### EXTRACTED TEXT
__________

Commissioner of Police of the Metropolis
- In office 1982–1987
- Monarch: Elizabeth II
- Prime Minister: Margaret Thatcher
- Preceded by: Sir David McNee
- Succeeded by: Sir Peter Imbert

Chief Constable of the Royal Ulster Constabulary
- In office 1976–1980
- Preceded by: Sir Jamie Flanagan
- Succeeded by: Sir Jack Hermon

Personal details
- Born: Kenneth Leslie Newman 15 August 1926 Hackney, London, England, UK
- Died: 4 February 2017 (aged 90)
- Profession: Police officer

= Kenneth Newman =

British Chief Constable and Police Commissioner (1926–2017)

Sir Kenneth Leslie Newman (15 August 1926 – 4 February 2017) was a senior British police officer. He was Chief Constable of the Royal Ulster Constabulary (RUC) from 1976 to 1980, and Commissioner of the Metropolitan Police from 1982 to 1987. He is best known for initiating a major reform and restructure of the Metropolitan Police during his tenure as Commissioner and for seeing the RUC replace the British Army as the dominant security force in Northern Ireland during his tenure as Chief Constable.

__________

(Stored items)
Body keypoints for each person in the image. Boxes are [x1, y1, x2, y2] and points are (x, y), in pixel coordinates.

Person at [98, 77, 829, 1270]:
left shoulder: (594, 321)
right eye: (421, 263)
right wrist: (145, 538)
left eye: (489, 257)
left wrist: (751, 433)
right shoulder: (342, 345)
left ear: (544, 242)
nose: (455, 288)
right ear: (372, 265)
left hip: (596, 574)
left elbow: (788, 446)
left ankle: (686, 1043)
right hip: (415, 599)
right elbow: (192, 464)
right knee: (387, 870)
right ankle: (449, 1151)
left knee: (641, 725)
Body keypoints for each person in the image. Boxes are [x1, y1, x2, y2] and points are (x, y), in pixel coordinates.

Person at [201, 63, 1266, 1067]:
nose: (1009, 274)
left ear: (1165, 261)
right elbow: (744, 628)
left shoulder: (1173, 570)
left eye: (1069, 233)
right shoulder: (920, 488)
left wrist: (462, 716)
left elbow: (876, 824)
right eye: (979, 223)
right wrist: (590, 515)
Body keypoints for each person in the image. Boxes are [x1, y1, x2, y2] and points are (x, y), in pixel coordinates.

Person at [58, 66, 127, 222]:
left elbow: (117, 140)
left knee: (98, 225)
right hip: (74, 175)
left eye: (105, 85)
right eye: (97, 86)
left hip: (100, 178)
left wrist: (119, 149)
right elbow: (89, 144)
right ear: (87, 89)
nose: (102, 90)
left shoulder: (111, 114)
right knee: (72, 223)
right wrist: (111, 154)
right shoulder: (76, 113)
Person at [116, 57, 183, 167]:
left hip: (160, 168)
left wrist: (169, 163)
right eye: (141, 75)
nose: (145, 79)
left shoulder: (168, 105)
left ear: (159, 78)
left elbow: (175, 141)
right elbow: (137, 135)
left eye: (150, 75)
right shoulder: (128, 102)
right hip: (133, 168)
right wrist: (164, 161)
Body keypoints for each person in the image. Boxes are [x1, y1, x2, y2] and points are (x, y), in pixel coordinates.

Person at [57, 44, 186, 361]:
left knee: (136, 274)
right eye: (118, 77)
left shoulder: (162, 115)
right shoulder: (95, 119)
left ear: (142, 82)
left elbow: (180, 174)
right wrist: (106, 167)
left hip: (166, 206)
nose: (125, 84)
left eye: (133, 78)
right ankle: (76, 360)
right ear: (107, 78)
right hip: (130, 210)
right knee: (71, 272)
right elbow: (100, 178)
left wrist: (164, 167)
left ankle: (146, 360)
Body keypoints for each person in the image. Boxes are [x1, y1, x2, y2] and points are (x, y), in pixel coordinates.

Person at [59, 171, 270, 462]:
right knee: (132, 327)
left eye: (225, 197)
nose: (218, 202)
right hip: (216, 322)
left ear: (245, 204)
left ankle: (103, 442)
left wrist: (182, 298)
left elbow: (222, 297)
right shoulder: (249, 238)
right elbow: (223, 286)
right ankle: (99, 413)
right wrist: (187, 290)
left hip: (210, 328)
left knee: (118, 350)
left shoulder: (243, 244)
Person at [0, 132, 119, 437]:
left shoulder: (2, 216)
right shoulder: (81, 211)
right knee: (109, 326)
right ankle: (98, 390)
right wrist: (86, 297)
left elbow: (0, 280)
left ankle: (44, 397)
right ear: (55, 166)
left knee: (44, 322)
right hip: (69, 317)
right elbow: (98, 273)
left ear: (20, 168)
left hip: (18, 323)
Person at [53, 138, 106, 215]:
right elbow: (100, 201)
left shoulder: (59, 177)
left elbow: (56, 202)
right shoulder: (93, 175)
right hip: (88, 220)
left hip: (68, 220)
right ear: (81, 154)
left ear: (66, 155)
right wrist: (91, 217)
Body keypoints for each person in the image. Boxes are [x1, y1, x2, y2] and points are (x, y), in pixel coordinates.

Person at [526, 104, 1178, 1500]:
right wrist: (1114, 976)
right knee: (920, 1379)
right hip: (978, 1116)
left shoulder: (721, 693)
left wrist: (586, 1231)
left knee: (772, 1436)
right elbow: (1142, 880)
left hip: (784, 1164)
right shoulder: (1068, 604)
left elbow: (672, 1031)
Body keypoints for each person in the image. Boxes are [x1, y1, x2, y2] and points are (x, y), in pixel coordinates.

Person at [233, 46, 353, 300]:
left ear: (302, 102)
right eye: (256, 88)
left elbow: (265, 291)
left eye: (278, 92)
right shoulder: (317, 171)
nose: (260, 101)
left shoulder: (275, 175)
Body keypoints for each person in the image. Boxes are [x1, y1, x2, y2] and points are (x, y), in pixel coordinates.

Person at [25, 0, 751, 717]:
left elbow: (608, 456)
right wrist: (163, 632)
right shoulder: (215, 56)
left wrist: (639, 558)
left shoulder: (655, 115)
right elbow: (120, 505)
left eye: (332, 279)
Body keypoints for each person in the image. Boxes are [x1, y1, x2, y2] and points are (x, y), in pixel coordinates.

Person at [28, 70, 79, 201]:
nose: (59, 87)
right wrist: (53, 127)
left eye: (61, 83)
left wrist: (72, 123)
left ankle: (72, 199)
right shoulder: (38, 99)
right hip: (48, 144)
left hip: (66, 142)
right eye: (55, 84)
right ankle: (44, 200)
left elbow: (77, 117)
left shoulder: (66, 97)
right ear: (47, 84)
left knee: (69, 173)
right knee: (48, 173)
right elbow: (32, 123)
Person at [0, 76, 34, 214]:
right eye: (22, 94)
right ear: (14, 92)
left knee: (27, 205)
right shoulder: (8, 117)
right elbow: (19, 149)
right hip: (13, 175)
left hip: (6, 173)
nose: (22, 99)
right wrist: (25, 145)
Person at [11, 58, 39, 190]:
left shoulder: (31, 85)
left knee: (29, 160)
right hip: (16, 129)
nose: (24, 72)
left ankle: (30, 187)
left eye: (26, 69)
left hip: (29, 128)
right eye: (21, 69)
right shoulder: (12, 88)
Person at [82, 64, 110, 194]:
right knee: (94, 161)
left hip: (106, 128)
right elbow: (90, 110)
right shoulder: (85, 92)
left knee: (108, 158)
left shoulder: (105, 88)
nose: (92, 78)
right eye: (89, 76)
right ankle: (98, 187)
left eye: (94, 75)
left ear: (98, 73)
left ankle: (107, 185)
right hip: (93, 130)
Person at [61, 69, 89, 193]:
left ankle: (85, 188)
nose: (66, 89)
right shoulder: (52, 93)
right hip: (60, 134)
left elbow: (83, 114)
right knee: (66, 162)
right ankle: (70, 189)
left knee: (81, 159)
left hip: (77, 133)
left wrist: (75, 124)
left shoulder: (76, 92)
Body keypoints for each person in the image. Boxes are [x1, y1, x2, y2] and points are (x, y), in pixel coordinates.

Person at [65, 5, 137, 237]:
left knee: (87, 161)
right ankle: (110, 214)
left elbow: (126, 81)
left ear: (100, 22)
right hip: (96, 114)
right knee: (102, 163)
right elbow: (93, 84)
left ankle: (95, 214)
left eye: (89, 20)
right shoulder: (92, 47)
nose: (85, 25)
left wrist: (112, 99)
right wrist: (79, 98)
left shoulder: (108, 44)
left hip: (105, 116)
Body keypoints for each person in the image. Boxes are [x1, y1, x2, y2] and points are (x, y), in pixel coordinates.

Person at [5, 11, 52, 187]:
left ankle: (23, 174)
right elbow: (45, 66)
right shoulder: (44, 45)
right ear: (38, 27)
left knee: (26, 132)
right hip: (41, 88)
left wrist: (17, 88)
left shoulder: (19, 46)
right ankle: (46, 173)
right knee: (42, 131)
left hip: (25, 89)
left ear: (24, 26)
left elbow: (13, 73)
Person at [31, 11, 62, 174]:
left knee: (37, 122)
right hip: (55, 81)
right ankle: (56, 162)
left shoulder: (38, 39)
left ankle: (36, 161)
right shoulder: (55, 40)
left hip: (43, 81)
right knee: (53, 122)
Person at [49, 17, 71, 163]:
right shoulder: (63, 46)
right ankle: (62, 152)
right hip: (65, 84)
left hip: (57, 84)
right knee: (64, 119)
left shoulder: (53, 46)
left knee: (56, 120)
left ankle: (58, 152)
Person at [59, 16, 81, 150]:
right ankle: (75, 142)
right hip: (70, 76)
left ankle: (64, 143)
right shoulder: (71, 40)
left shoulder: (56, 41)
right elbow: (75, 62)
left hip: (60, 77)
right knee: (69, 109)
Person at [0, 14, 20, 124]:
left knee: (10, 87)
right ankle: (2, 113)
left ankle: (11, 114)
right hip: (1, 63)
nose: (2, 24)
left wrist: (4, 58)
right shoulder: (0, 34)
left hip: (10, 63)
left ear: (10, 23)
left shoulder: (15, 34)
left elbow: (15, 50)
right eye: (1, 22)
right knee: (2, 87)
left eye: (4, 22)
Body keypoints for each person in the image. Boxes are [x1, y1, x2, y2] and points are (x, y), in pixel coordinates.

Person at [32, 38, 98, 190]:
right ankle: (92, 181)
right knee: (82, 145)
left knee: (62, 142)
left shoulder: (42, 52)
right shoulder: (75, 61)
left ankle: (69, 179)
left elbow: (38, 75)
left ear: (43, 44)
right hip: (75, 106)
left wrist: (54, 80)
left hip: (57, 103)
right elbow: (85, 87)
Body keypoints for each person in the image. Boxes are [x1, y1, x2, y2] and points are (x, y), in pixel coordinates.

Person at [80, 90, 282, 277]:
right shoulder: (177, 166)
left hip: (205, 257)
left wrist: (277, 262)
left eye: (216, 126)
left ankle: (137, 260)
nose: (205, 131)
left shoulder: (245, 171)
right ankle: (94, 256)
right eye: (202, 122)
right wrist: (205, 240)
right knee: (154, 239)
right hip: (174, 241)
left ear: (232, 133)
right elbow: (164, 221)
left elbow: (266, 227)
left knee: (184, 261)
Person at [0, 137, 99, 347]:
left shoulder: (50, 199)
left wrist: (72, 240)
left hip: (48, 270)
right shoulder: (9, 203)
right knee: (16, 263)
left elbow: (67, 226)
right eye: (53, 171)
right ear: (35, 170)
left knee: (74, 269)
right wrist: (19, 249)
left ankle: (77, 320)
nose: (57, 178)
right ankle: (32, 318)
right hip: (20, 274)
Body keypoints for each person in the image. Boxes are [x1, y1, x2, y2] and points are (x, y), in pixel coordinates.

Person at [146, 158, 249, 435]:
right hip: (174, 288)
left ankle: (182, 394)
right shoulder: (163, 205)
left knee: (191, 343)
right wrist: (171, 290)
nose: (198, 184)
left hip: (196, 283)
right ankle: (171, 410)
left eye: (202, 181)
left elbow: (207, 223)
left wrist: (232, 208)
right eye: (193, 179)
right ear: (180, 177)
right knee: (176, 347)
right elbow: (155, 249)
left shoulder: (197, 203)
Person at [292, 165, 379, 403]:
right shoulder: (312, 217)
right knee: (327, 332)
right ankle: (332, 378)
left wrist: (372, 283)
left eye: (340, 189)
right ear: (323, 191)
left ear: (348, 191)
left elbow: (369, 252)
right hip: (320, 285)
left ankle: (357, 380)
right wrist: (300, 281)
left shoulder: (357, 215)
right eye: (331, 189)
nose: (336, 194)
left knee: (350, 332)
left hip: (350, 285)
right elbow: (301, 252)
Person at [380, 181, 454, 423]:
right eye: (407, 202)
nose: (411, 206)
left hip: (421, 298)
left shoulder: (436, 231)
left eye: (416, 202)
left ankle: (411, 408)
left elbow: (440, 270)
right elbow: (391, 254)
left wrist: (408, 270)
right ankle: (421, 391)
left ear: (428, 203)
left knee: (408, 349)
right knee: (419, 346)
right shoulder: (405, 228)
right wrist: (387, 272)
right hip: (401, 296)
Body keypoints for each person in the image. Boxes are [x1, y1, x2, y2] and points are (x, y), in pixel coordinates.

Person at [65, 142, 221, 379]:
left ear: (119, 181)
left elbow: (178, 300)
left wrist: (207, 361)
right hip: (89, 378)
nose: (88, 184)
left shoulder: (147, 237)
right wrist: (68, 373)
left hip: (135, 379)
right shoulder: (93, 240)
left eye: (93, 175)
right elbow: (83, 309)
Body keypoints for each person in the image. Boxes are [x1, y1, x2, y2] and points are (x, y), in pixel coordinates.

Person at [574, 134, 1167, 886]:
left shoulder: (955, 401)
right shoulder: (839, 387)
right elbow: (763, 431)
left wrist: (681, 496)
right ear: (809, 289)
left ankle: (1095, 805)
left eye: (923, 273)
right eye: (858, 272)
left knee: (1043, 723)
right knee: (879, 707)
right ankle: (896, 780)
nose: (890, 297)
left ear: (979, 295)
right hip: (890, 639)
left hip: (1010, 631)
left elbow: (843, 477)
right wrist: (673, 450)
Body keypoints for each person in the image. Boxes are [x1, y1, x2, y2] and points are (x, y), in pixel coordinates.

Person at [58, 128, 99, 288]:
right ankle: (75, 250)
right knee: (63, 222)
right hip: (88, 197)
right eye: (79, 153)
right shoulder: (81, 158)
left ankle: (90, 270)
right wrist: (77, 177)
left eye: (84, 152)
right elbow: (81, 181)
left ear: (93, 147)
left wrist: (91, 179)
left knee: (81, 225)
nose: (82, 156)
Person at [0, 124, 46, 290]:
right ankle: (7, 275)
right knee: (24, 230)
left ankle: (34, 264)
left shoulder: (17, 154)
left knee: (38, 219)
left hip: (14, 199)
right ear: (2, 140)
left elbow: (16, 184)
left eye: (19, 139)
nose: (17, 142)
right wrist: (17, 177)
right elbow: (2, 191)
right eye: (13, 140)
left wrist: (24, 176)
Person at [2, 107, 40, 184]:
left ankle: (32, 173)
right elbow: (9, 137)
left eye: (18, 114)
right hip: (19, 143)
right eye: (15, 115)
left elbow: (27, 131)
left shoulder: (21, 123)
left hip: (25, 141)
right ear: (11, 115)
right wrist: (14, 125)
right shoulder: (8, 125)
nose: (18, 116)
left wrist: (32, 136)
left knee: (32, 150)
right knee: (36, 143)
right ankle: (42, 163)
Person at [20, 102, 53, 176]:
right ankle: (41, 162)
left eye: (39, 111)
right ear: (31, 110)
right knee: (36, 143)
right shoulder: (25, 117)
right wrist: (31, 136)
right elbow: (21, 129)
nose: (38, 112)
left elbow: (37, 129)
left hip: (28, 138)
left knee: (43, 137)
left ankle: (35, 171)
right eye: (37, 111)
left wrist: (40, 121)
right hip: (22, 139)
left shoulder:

__________

### REQUIRED WORK
A - In the Kenneth Newman text, who preceded him as Commissioner of Police of the Metropolis?
B - From the Kenneth Newman text, transcribe the stretch from "- Profession: Police" through "as Chief Constable.".
The data are not needed for any of this.

### SOLUTIONS BELOW
A - Sir David McNee

B -
- Profession: Police officer

= Kenneth Newman =

British Chief Constable and Police Commissioner (1926–2017)

Sir Kenneth Leslie Newman (15 August 1926 – 4 February 2017) was a senior British police officer. He was Chief Constable of the Royal Ulster Constabulary (RUC) from 1976 to 1980, and Commissioner of the Metropolitan Police from 1982 to 1987. He is best known for initiating a major reform and restructure of the Metropolitan Police during his tenure as Commissioner and for seeing the RUC replace the British Army as the dominant security force in Northern Ireland during his tenure as Chief Constable.